Sliding Luttinger Liquid and Topological Flat Bands in Symmetry Mismatched Moir\'e Interfaces

TL;DR

This paper models Moiré interfaces with symmetry mismatch, revealing emergent symmetries, Sliding Luttinger Liquid phases, and topological flat bands, advancing understanding of low-energy electronic states in twisted 2D materials.

Contribution

It derives a continuum model from microscopic tight-binding descriptions for symmetry-mismatched Moiré systems, identifying novel phases and topological features.

Findings

Emergent time-reversal symmetry and quasi-1D Sliding Luttinger Liquid phase.

Presence of nontrivial Berry curvature dipole indicating topological character.

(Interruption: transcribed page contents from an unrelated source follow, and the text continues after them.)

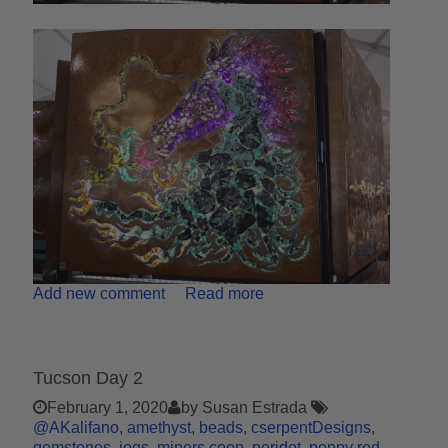
Add new comment
Read more
Tucson Day 2
February 1, 2020
by Susan Estrada
@AKalifano
amethyst
beads
cserpentDesigns
gemstones
jogs
miners coop
peridot
poppy red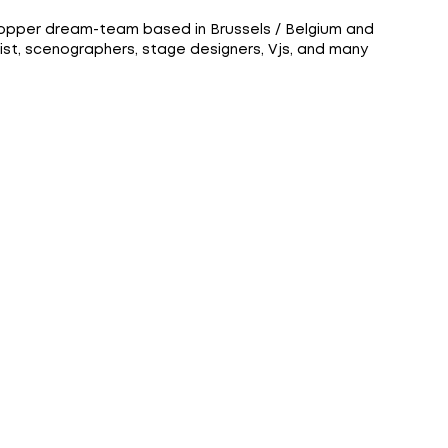
lopper dream-team based in Brussels / Belgium and
ist, scenographers, stage designers, Vjs, and many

Identification of topological flat bands with honeycomb and Kagome structures.

Abstract

In this work we analyze a class of Moir\'e models consisting of an active honeycomb monolayer such as graphene or a hexagonal transition-metal dichalcogenide (TMD) on top of a substrate, in which the K and K' valleys of the active layer are folded near each other by a suitably chosen substrate geometry. Generalizing the so-called ``coupled-valley'' model of Scheer et al. [1], we start from a microscopic tight-binding description, deriving a continuum model from Schrieffer-Wolff perturbation theory and obtaining an effective description of the low-energy momentum states in either valley as well as the explicit microscopic forms of the Moir\'e potentials. We then consider two explicit symmetry-mismatched Moir\'e geometries with a rectangular substrate, the first of which displays an emergent time-reversal symmetry as well as a broad parameter regime which displays quasi-1D physics characterized by the existence of a Sliding Luttinger Liquid phase. This model also has a nontrivial topological character, captured by the Berry curvature dipole. The second geometry displays an emergent $C_3$ rotational symmetry despite the rectangular substrate, reducing to a continuum model considered in Ref. [1] that was shown to display honeycomb and Kagome topological flat bands.